Vines are a necessity in most gardens.
They can be used to cover unsightly objects like air conditioners and gas meters, or, more artistically, to create "green walls" in a garden. They're great formed into archways that introduce a new area.
The vertical aspects of a garden never should be overlooked because they help guide the eye to other features in the landscape.
Of all the vines, Lawrence gardener Jan Erland says clematis is her favorite.
"(It's) always a show stopper," she says. "I have grown them in the past to cover the unsightly 'legs' to an upper-level deck. The purple flowers reached up to the deck itself to bloom and say 'hello.'"
But vines needn't just be a vertical accessory. In fact, many gardeners are anti-grass, preferring vines as an attractive ground cover. The best part: no mowing, which frees up more outdoor time for more leisure.
One of the more popular vines in the Lawrence area is the clematis. A member of the buttercup family, its name is derived from the Greek word for "vine." The enormous allure of the clematis vine is obvious when you see those dinner plate-sized blooms glowing in the sun.
Many qualities make clematis a tough vine to pass up in Kansas gardens. The flowers bloom in a huge variety of shapes, sizes and colors on many types of foliage from spring until fall. Clematis is a hardy plant, although it can be difficult to establish. But once it takes root, a clematis vine can survive 25 years or more in the right conditions.
Those conditions? Most clematis prefer at least six hours of direct sunlight a day, good air movement around the plant and roots that stay cool. Mulching is an excellent way to cool the feet of a clematis, but planting it under a bed of vinca or another ground cover produces the same results.
Scott Wisdom, an employee at Sunrise Garden Center, 1501 Learnard Ave., and an avid gardener, grows the following varieties of clematis: ¢ For color: Villa de Lyon, Perle d'Azur ¢ For uniqueness: Belle of Woking (double bloom), Purpurea Plena Elegans (double bloom) ¢ For fragrance: Betty Corning ¢ Non-climbers: Integrifolia, C. heracleifolia
Most clematis need something to twine up, and they may need some assistance heading for the sky. The clematis climbs by way of twisting petioles, which generally require a thin fish line or string to grasp onto. Try threading a thin material onto an existing arbor, trellis or lattice work to ensure the upward mobility of clematis.
The tricky hiccup to growing clematis is knowing which type you have and when it's supposed to be pruned. Although pruning is not a must, it does improve the number of blooms and their locations. And, after all, that's why we grow clematis - the blooms!
Clematis come in three groups:
Group A (early-flowering clematis): This group begins blooming in April and May. It's best to prune Group A soon after the blooms have faded but no later than the end of July. This will allow new buds to form for the next season. You will want to remove shoots that have bloomed but stay clear of pruning the woody trunks. Generally speaking, clematis that does not die back in the winter and blooms early in the spring is probably in Group A.

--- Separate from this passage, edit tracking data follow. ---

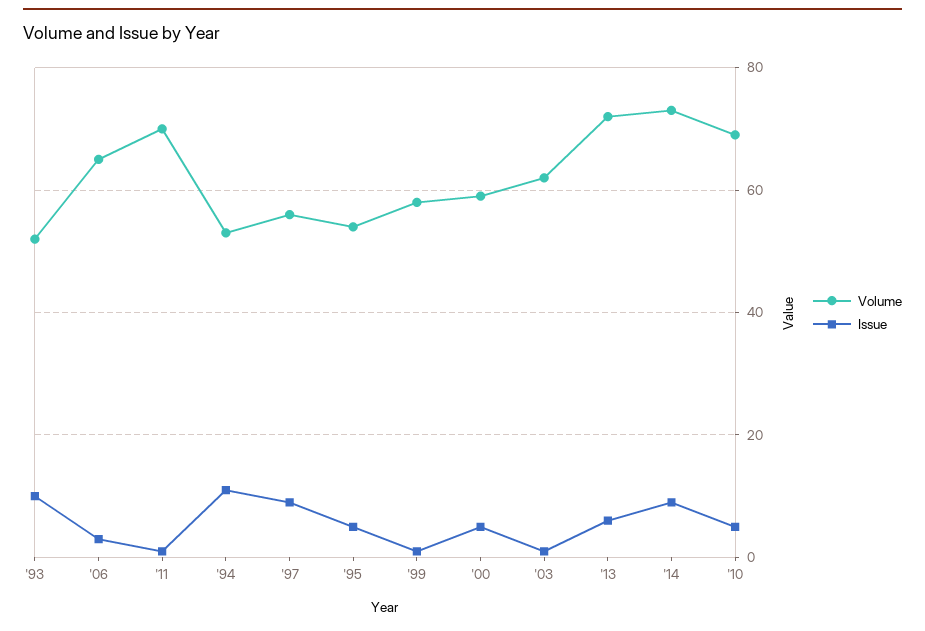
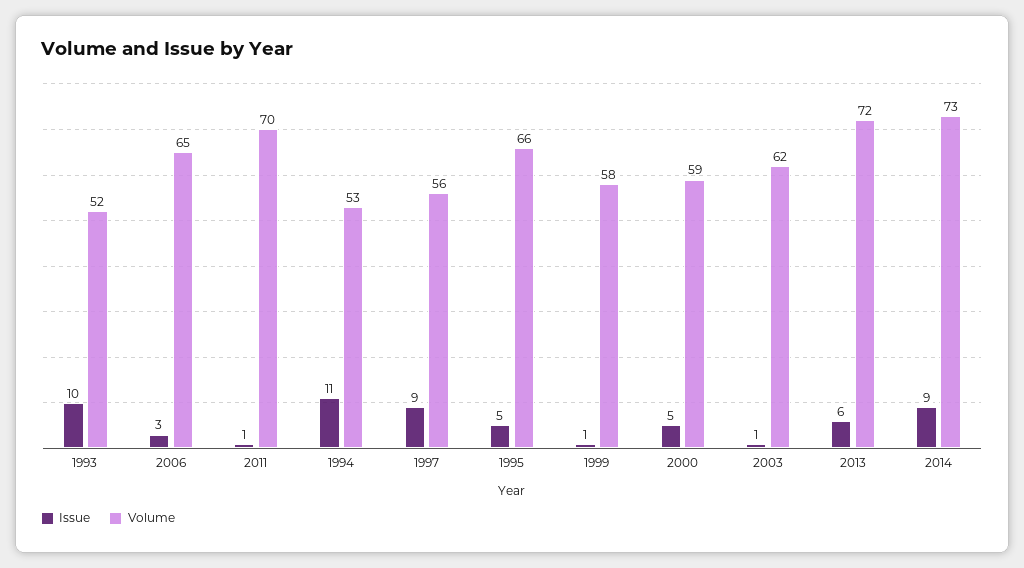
  {
    "Volume": {
      "'93": 52,
      "'06": 65,
      "'11": 70,
      "'94": 53,
      "'97": 56,
-     "'95": 55,
+     "'95": 66,
      "'99": 58,
      "'00": 59,
      "'03": 62,
      "'13": 72,
-     "'14": 73,
+     "'14": 73
-     "'10": 70
    },
    "Issue": {
      "'93": 10,
      "'06": 3,
      "'11": 1,
      "'94": 11,
      "'97": 9,
      "'95": 5,
      "'99": 1,
      "'00": 5,
      "'03": 1,
      "'13": 6,
-     "'14": 9,
+     "'14": 9
-     "'10": 5
    }
  }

Group B (large-flowering hybrids): These big guys usually grow 10 to 12 feet tall and begin blooming in mid-June on short stems from the growth of the previous season. If you have clematis with double blooms and/or one that's a re-bloomer later in the season, it is most likely a Group B clematis. They tend to perform well on fences, trellises and covering items. It's best to prune these types now, in March or very early April, by removing dead and weak stems completely and trimming remaining stems to the topmost part of the large, green buds.
Group C (late-flowering clematis): This grouping blooms on the past 2 or 3 feet of current growth and tends to be the easiest to prune because it doesn't maintain old wood. Members of this group should be trimmed in March or early April by cutting each stem to about 2 feet tall.
The best place to cut in any of the groups is directly above two healthy buds.
If you're unsure to which group your clematis belongs, watch it bloom and take note of when it's in full color. Then observe whether it blooms on woody stems from last year or on green flexible new wood. Once you've answered these questions, you can usually place your clematis.